Escultura:
Virgen de
los Dolores.
Autor: Atribuida recientemente a Pedro Asensio de la Cerda*.
Material: Madera de pino.
Año:
Siglo XVIII.
Dimensiones: Altura, 159 cm.
Ubicación:
Capilla de Ntra. Sra de los Dolores.
(Fachada Iglesia de Santo
Domingo).
Observaciones: Restaurada en Málaga por Bárbara Hasbach en 1991.
* Juan Antonio
Sánchez López y Sergio Ramírez González.
Las primeras noticias documentales alusivas a la escultura de la Virgen de los
Dolores del Puente de Santo Domingo aparecen vinculadas por la historiografía
local a la creación del rosario procesional de los tiñosos, en la iglesia de San
Juan en 1746. Por tanto la realización de la talla podría situarse en la primera
mitad del siglo XVIII y más concretamente en el periodo cronológico comprendido
entre 1740-1746, aproximadamente. Dicho encuadre cronológico intentaría
comprender desde la primera asociación de sus individuos (que implicaría la
inmediata adquisición de la imagen) hasta la cristalización de la misma en una
entidad religiosa, más o menos consolidada.
La Virgen de los Dolores del Puente es una bella imagen procesional “de vestir”
que muestra un sentido estudio anímico del dolor, presentando la cabeza
suavemente inclinada hacia la izquierda. Precisamente a la motivación de haber
sido concebida, desde un principio, como escultura destinada al culto externo,
se debe el hecho de que ésta haya llegado hasta nuestros días con ligeras
modificaciones y sin las torpes intervenciones técnicas y expresivas
determinadas por los “cambios de gusto” de épocas posteriores. Tal situación se
plasma tanto en haberse mantenido la encarnadura original en un estado de
conservación aceptable (salvo ligeros desprendimientos en la zona de las manos)
como en su planteamiento iconográfico primitivo.
Estilísticamente la obra responde plenamente a los postulados estéticos de la
escultura de Andalucía Oriental durante la época barroca, tras haber fijado en
el transcurso del siglo XVII el tipo iconográfico de las Dolorosas en las
imágenes de busto devocionales, a través de las aportaciones fundamentales de
Pedro de Mena y José de Mora a dicha temática. De esta forma, la talla presenta
una serie de rasgos: pómulos resaltados, cejas apuntadas, ojos entornados, que
conectan directamente con los modelos citados, a la par que participan del afán
estético de este núcleo escultórico por imprimir al semblante un trasfondo
psicológico de dolor concentrado y recogido, mediante la concentración obsesiva
de todas las líneas de tensión dramática de la escultura en dos puntos clave: el
propio rostro y las manos entrelazadas.
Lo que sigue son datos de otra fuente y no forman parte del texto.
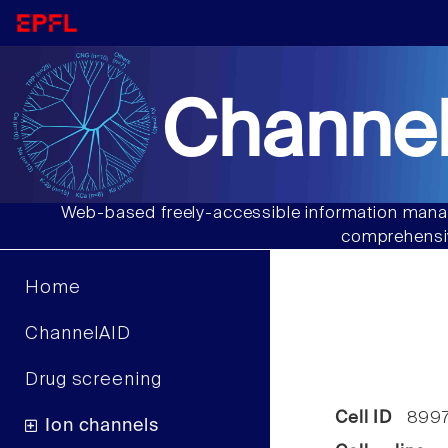
Channel
Web-based freely-accessible information manag
comprehensiv
Home
ChannelAID
Drug screening
Cell ID
899
Ion channels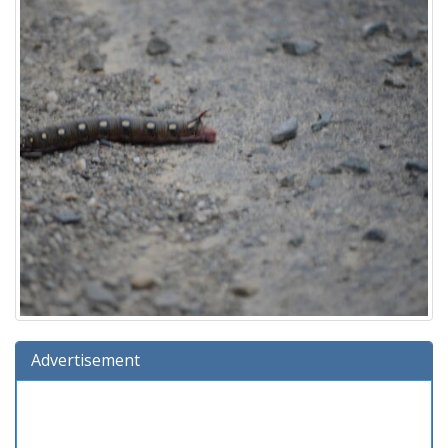
Advertisement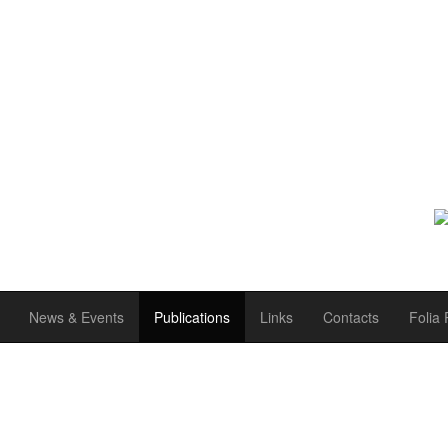
News & Events
Publications
Links
Contacts
Folia 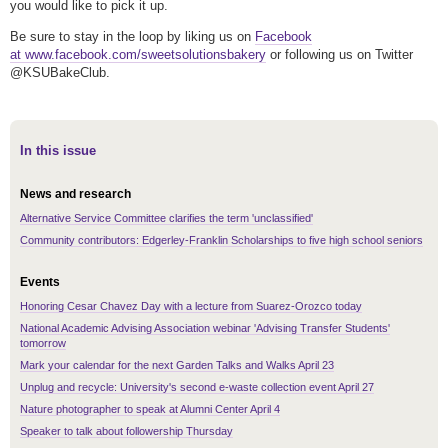
you would like to pick it up.
Be sure to stay in the loop by liking us on
Facebook
at
www.facebook.com/sweetsolutionsbakery
or following us on Twitter
@KSUBakeClub.
In this issue
News and research
Alternative Service Committee clarifies the term 'unclassified'
Community contributors: Edgerley-Franklin Scholarships to five high school seniors
Events
Honoring Cesar Chavez Day with a lecture from Suarez-Orozco today
National Academic Advising Association webinar 'Advising Transfer Students'
tomorrow
Mark your calendar for the next Garden Talks and Walks April 23
Unplug and recycle: University's second e-waste collection event April 27
Nature photographer to speak at Alumni Center April 4
Speaker to talk about followership Thursday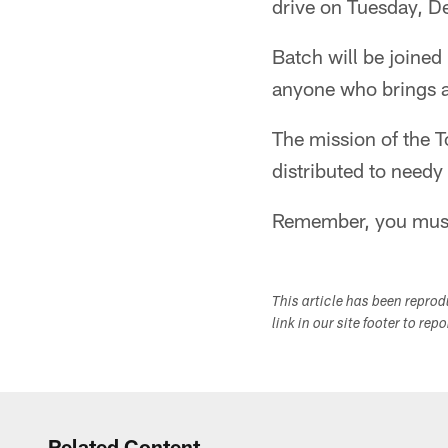
drive on Tuesday, D
Batch will be joined
anyone who brings a
The mission of the T
distributed to needy
Remember, you must 
This article has been repro
link in our site footer to rep
Related Content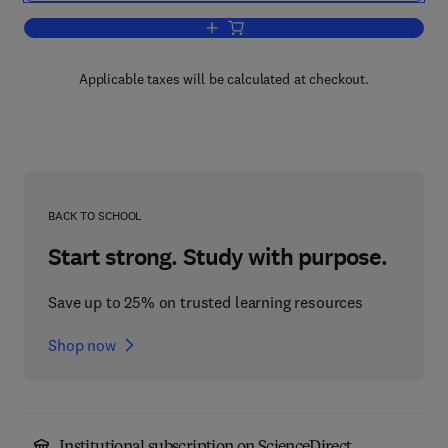
Add to cart, Partial Cumulative Index
Applicable taxes will be calculated at checkout.
BACK TO SCHOOL
Start strong. Study with purpose.
Save up to 25% on trusted learning resources
Shop now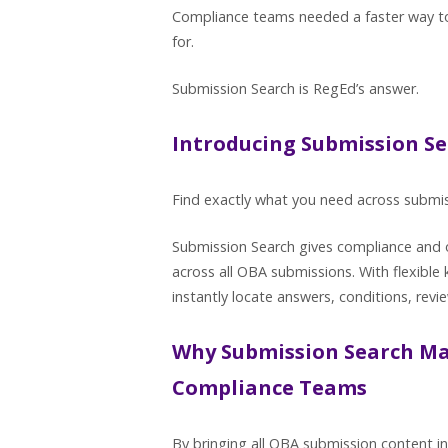
Compliance teams needed a faster way to
for.
Submission Search is RegEd’s answer.
Introducing Submission S
Find exactly what you need across submis
Submission Search gives compliance and o
across all OBA submissions. With flexible
instantly locate answers, conditions, revi
Why Submission Search Ma
Compliance Teams
By bringing all OBA submission content in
Respecto a este último elemento
escultórico la Virgen de los Dolores del Puente muestra igualmente su filiación
diáfana con la tipología de la Dolorosa propia de la escuela oriental al optar
por una visión más intimista y poética que otorga su sentido a la expresividad
del conjunto, en contraste con la actitud coloquial y abierta de la iconografía
procesional mariana del núcleo sevillano. Por otro lado, el suave tratamiento
del modelado (subrayado por la tonalidad pálida de la policromía), así como la
hermosa conformación y proporción de los rasgos faciales, hacen diferir a esta
escultura respecto a las sucesivas reiteraciones, en su mayoría inexpresivas,
que los seguidores del taller de Mena van a prodigar de los módulos creados por
éste. No obstante, esta delicada morfología contrasta con el criterio claramente
arcaizante exhibido por la talla de las manos. La razón de ello se intuiría en
el hecho de que podríamos hallarnos ante una posible recreación, traducida en
clave tardobarroca, de la admirable Soledad, realizada para la reina Isabel de
Valöis por Gaspar Becerra, uno de los más destacados representantes del
manierismo romanista del siglo XVI. Tal hipótesis se sustentaría en haber sido
posible documentar la sugestión de dicha efigie (auténtica “cabeza de serie” de
las Dolorosas “de vestir”) en alguno de los talleres de imaginería del núcleo
oriental, lo cual acrecienta enormemente el interés de esta escultura
dieciochesca a la que hemos intentado aproximarnos, brevemente, desde la
perspectiva científica que la Historia del arte nos exige.